In point of fact, the works attributed to C. S. Lewis can be safely stated to have been written by a minimum of eight discrete authors, whom I shall notate as T, O, C, J, N, A, S, and L. T is the theological source, who articulated the arguments underlying most of the apologetic corpus (though he did not make the final redaction of these works which we possess today). O represents the Oxford source, the work of a literary scholar who sought to aggrandize his work by attaching it to that of the T source. C refers to N. W. Clerk, the name under which A Grief Observed was originally published, before that author similarly availed himself of the greater prestige of Lewis’ name and feigned that his own name was a mere pseudonym. J was the author of Surprised by Joy, who gave an imaginative account of Lewis’ early life, possibly based in part on the testimony of someone who knew the Lewis family. N is the Narnia source, who composed most though not all of the material we know as the Chronicles of Narnia. A, the Aslan source, revised and expanded material inherited from N. S was the main (though not sole) author behind the Space Trilogy. Finally we have L, the Lewis source proper, who collocated and redacted the documents of his seven predecessors, and established them as the work of the supposed Oxford don and Christian apologist.
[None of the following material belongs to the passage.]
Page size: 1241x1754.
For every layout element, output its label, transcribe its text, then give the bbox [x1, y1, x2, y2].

Whether there was a historical C. S. Lewis is a problem I do not propose to examine much; the multitude of his supposed names (Clive Staples Lewis, Clive Hamilton, N. W. Clerk in some accounts, and the curious mononym Jack) is certainly a mark against the hypothesis, there being no reason for one individual to have so many. But on the other hand, in dividing the Lewisian corpus, I am already so upsetting the conventions of eleven hundred years that I can scarcely afford to embroil myself still further in controversies.
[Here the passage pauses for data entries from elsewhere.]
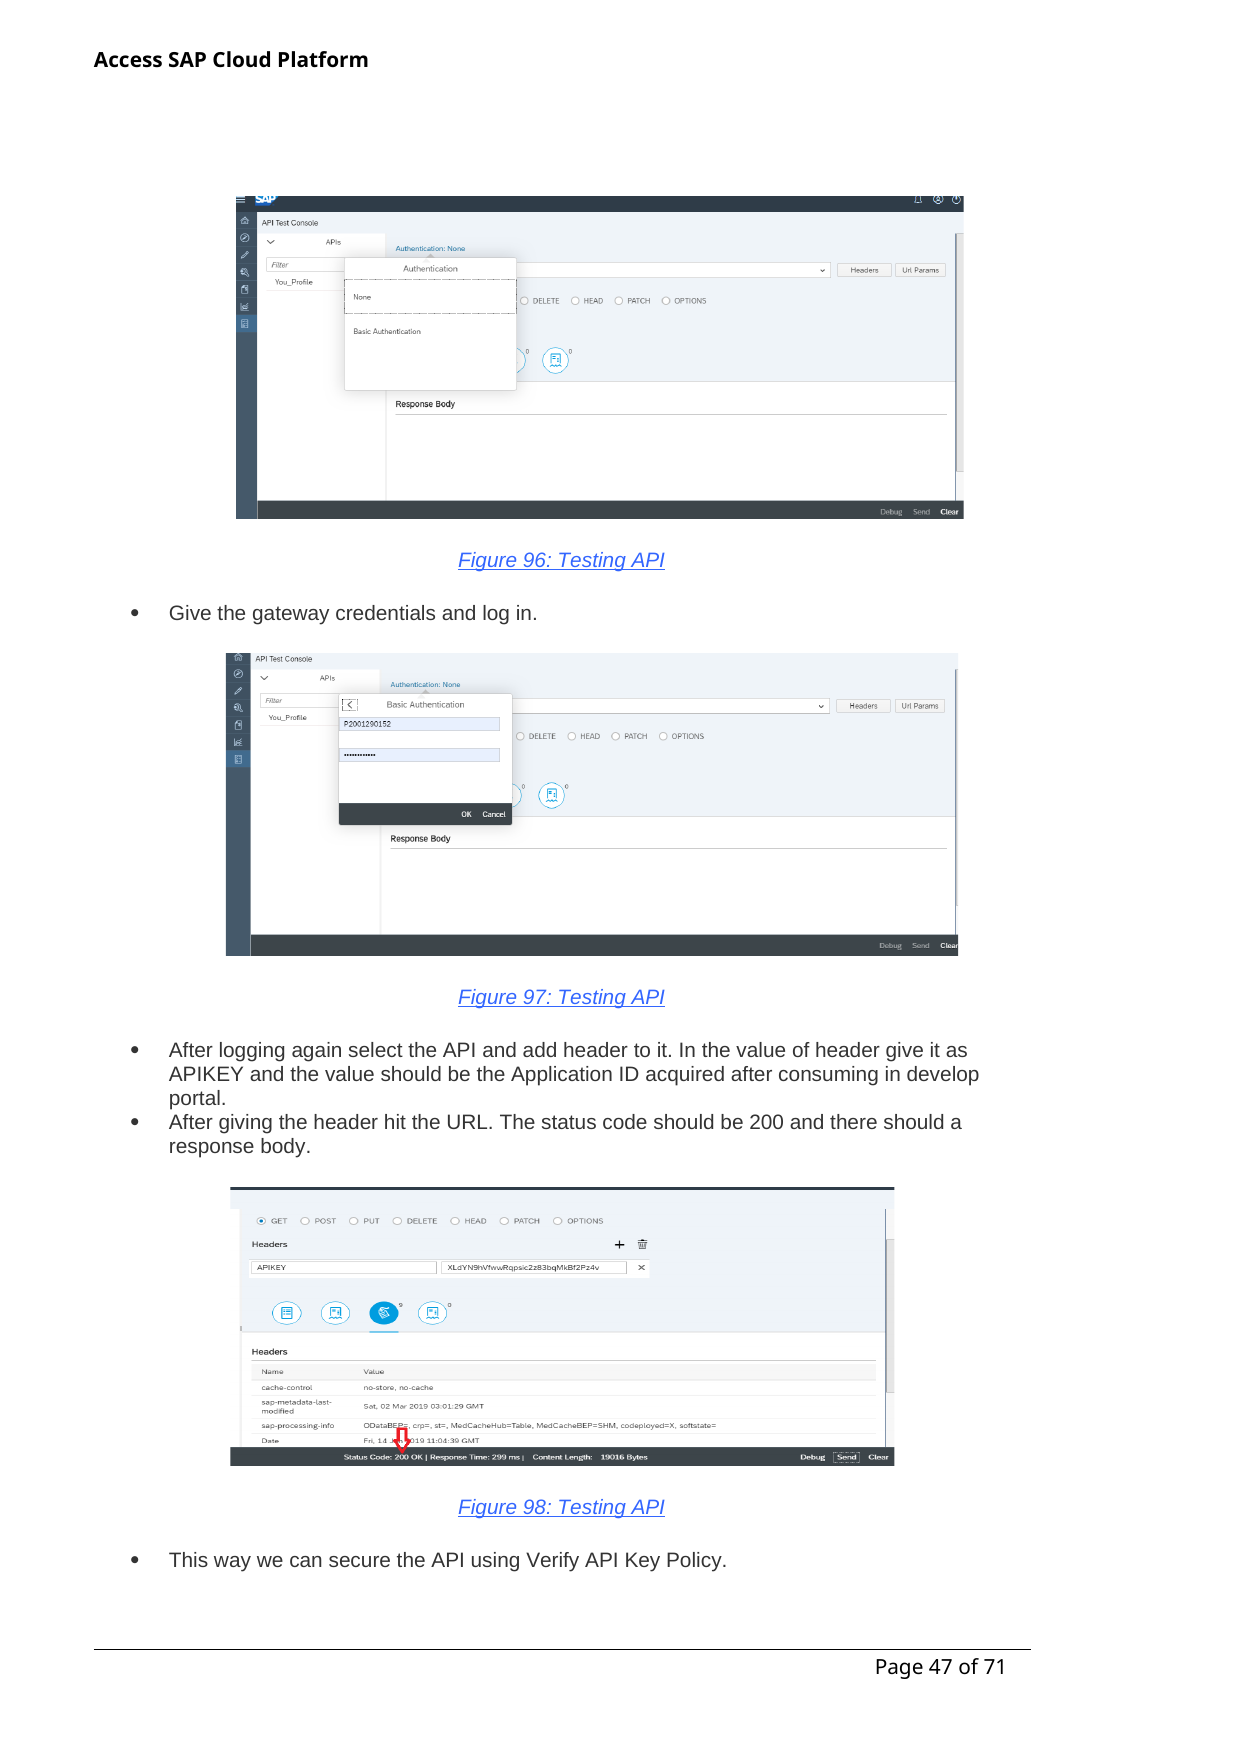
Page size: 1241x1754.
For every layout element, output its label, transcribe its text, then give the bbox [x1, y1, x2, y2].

text Figure 98: Testing API [94, 1495, 1031, 1519]
text Figure 96: Testing API [94, 548, 1031, 572]
list This way we can secure the API using Verify API Key Policy. [131, 1548, 1031, 1572]
list After logging again select the API and add header to it. In the value of header give it as APIKEY and the value should be the Application ID acquired after consuming in develop portal. [131, 1038, 1031, 1110]
picture [236, 196, 964, 519]
picture [230, 1187, 895, 1466]
text Figure 97: Testing API [94, 985, 1031, 1009]
list After giving the header hit the URL. The status code should be 200 and there should a response body. [131, 1110, 1031, 1158]
list Give the gateway credentials and log in. [131, 601, 1031, 625]
picture [225, 653, 959, 956]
But to return to the thrust of the argument. Sources O, C, and J, I presume to require little argument as not authentically Lewisian. The content, style, and vocabulary of O (to whom I assign the entirety of The Allegory of Love, The Discarded Image, An Experiment in Criticism, A Preface to ‘Paradise Lost,’ and Studies in Words, along with most of the putatively Lewisian half of Arthurian Torso and certain parts of Reflections on the Psalms) are all markedly different from the rest of the corpus, reflecting O’s career as an Oxonian academic, in contrast to the purported career Lewis enjoyed as an apologist and a writer of fiction. (This will require further deconstruction later, naturally.) Likewise, the intimate style, the doubts, the emotional strain, and the mystical resolution evinced by C are in stark contrast to the other works attributed to Lewis, and the fact that C’s work was originally published as the work of one ‘N. W. Clerk’ is yet another indication that its later attribution to Lewis is fallacious. Likewise, while L (and perhaps T) make passing references to the biography of Lewis, only J gives it any shape or content, and is so transparently concerned to give background to the other writings that we can confidently place J as not only a distinct source from the others, but the last to make a major contribution, before L’s redaction of the corpus into a pseudo-cohesive whole.
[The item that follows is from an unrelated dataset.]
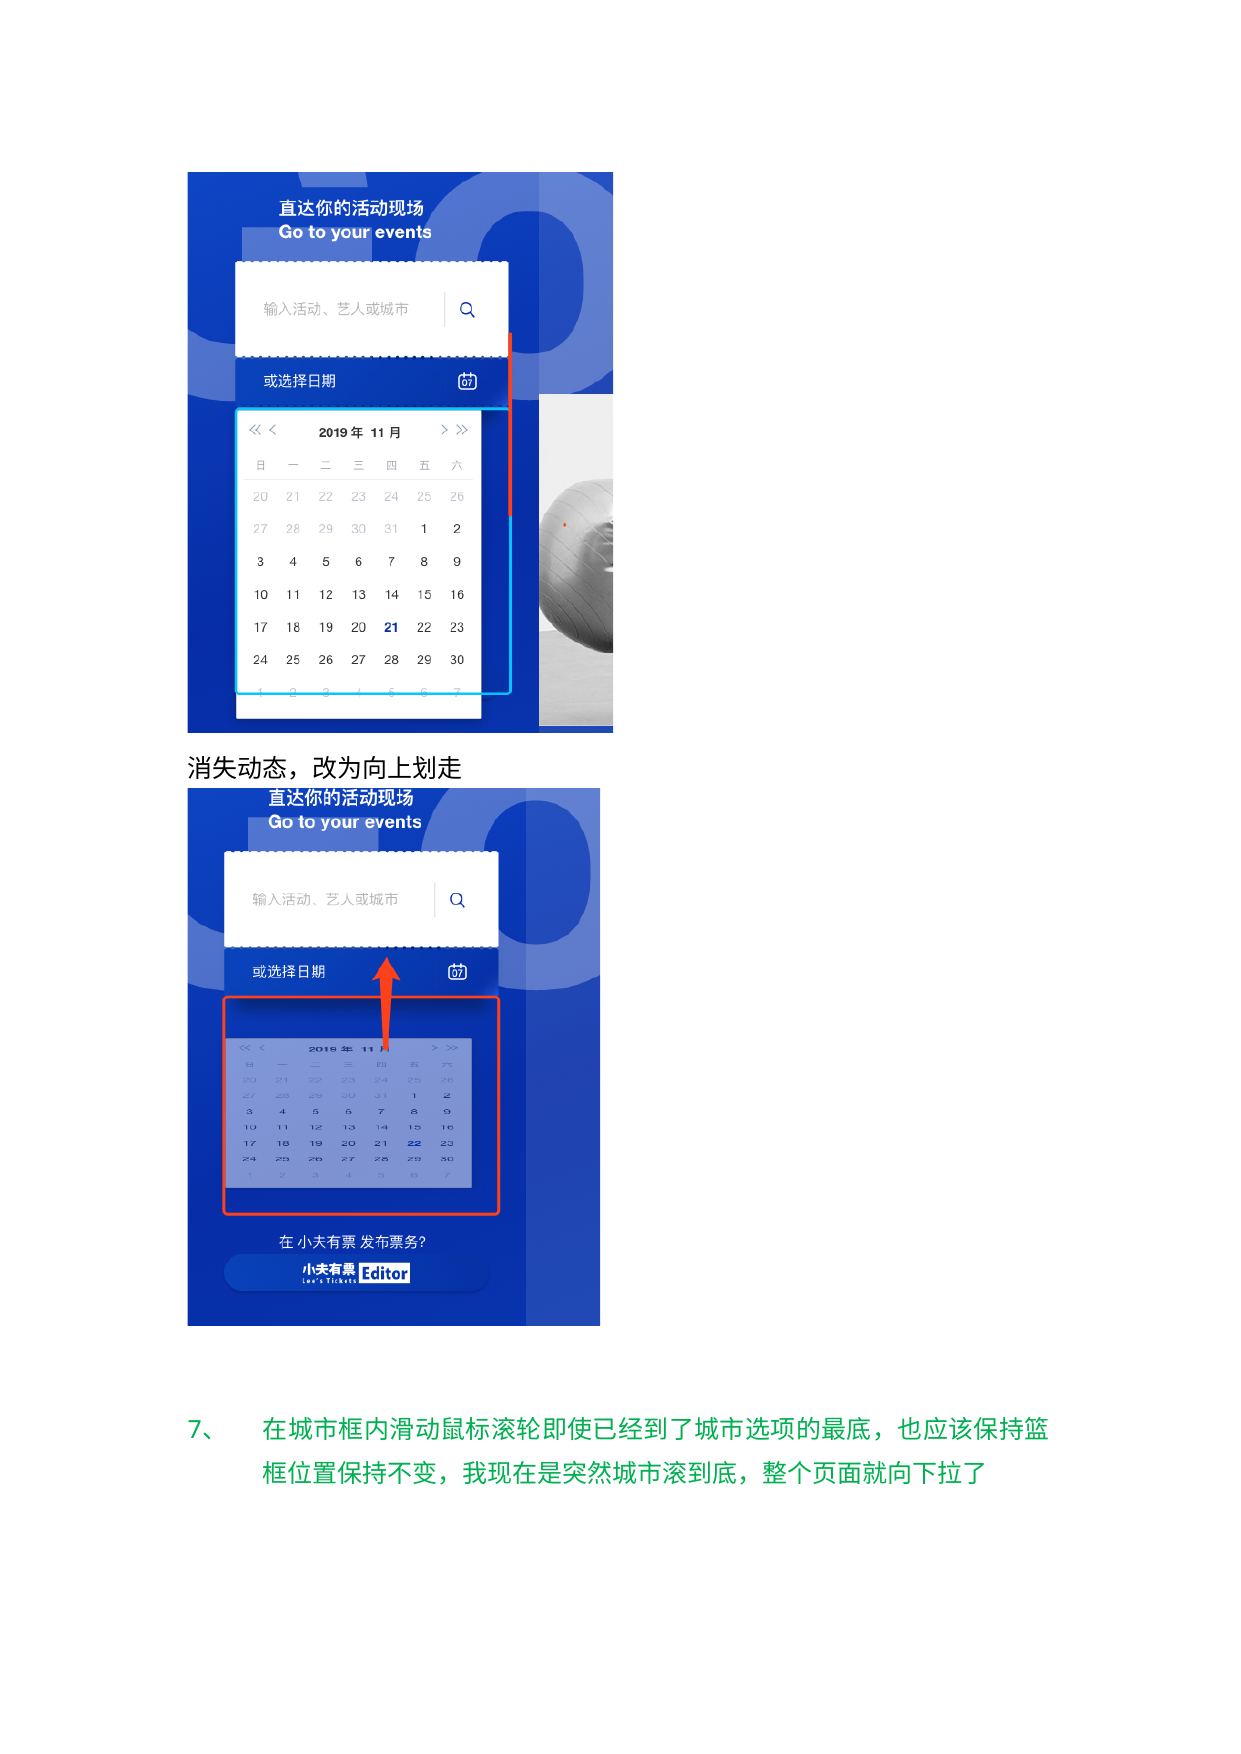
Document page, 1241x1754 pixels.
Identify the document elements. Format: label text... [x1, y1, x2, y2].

This leaves us with the theological source, T, and the fictional sources, N, A, and S. I take T to be the mind behind The Abolition of Man, God In the Dock, Letters to Malcolm, Mere Christianity, Miracles, The Problem of Pain, a rudimentary form of Reflections on the Psalms (later edited by the O source), The Screwtape Letters, The Seeing Eye, The Weight of Glory, and—tentatively—The Great Divorce; these display enough shared vocabulary, style, and theological content that they can be safely regarded as the work of a single author. (Dr Clare Kashikoku of Yokohama’s St Paul Miki University, a proponent of the traditional three-source theory, has argued that the Chronicles of Narnia should be added to this list; my reasons for dissenting from her opinion should become clear when I treat of the fictional sources.)
We must dismiss the customary assumption that The Four Loves belongs on this list as well. In terms of technique, it is a Lewisian product of the first order; however, it is so divergent from the other works listed in terms of subject matter, and fails so totally to reflect T’s apologetic concerns, that the idea of its being from the same pen as Mere Christianity is, well—untenable for the serious scholar.